I have to let go of perfection. Yes a 4.0 in college is cool, but not at the expense of me. My house will never look like a magazine. I am not going to be a size six (not that I have even attempted that one). I am not super mom. I am not always the best friend I could be. I am selfish sometimes and I need to stop feeling so damn guilty about taking time for me. (no one ever makes me feel bad about it, it all ME)

Tuesday, January 4, 2011

New Year

New me?

Or maybe going back to same old me. I am not there, but I am working on it. Or maybe I won't be the same person on the other end of this.

Of course life goes on around you, even when you fall apart. My extended family has suffered several blows. We all just keep on trucking. There is no choice.
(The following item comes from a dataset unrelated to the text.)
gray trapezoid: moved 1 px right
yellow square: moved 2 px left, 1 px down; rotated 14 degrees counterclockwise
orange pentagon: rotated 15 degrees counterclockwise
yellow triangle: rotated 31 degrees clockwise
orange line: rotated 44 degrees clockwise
My resolution this year is one thing...health; mental and physical.
I can finally walk again. There is pain, but not nearly as bad. I am no longer using a wheel chair at Disney. It only took 12 months longer than the doctor said it would, but I am getting there. So I want to try to walk daily. At this point, even more importantly I want my head to be fixed. I am getting there on that front too, but every day is still a struggle.

I am still scared. Way more than I need to be. I can't control it.

I feel like all I have done is bitch, whine, and cry for weeksmonths. I am to the point I can fake it during the day. I can be a mom, cook dinner, do the shopping, ect, things that I couldn't handle a few weeks ago. The headaches are getting better and more manageable. I also am able to have happy thoughts again.

However there are moments, like right now as I write this, that I am filled with fear and paranoia. My fingers itch to Google all the bad ideas in my head. To build that fear into full blown hysteria, like adding fuel to a fire. Part of my brain wants that fire. I just want it to shut the hell up.

I did that three words about me thing today. The most used word was strong. I don't feel strong and I hate it. I am supposed to be strong dammit. I always have been.